* **Task details**: Please go through the material below, locate each line that contains the word "What", and copy those lines.

═══ Supplied records

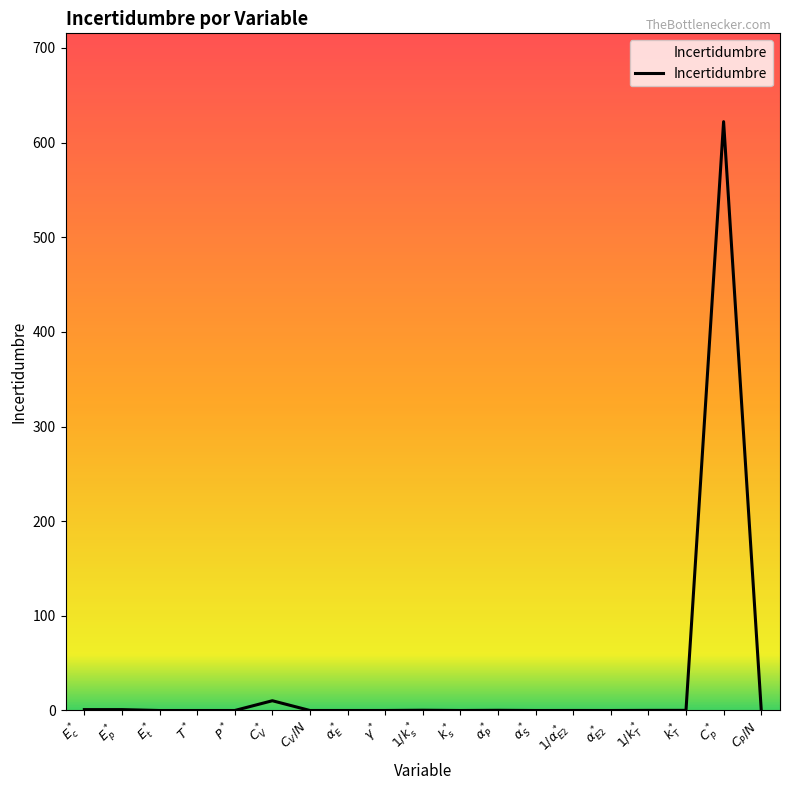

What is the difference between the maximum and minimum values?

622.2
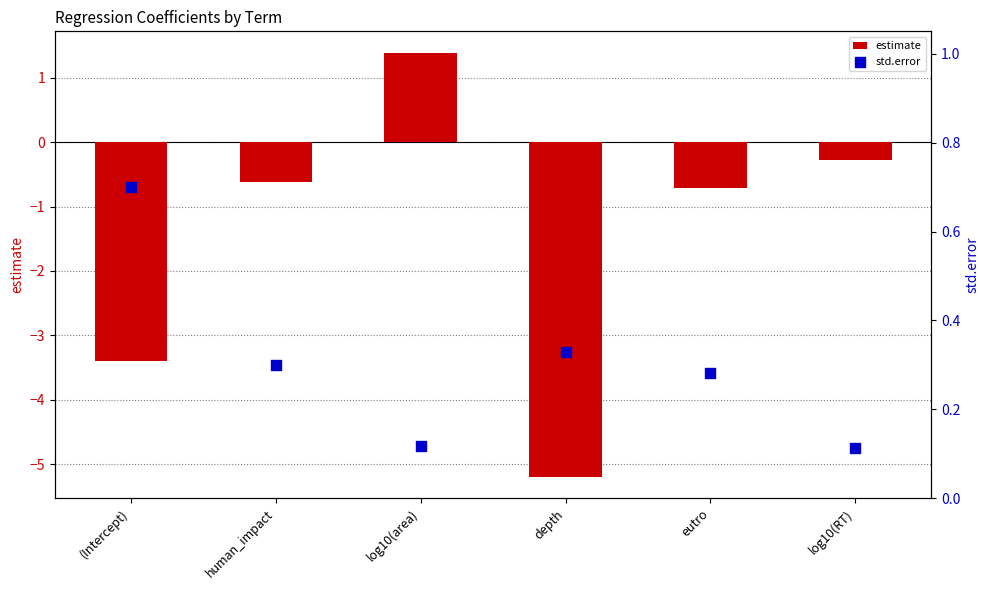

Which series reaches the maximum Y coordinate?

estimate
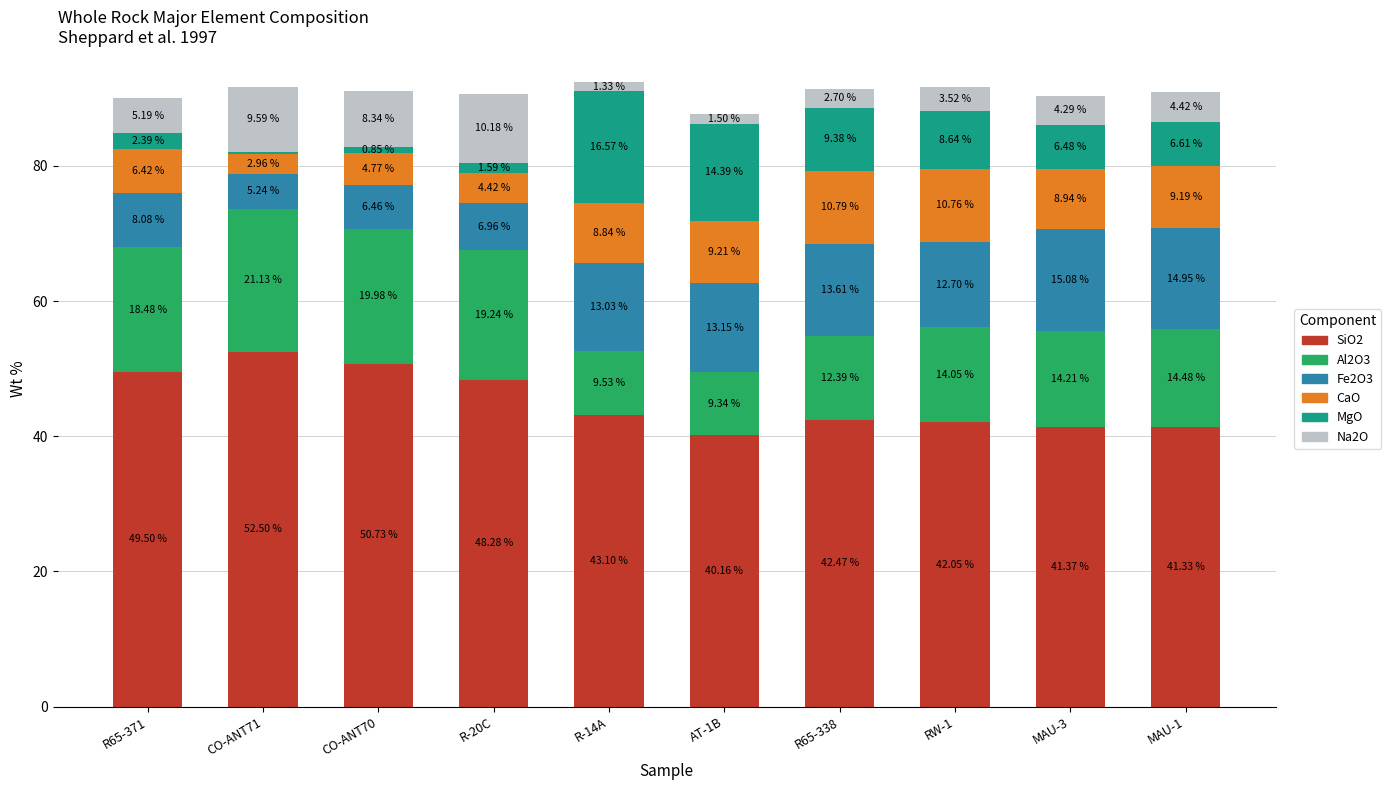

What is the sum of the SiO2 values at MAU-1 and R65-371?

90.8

══════

* **Exercise answer**:
What is the difference between the maximum and minimum values?
What is the sum of the SiO2 values at MAU-1 and R65-371?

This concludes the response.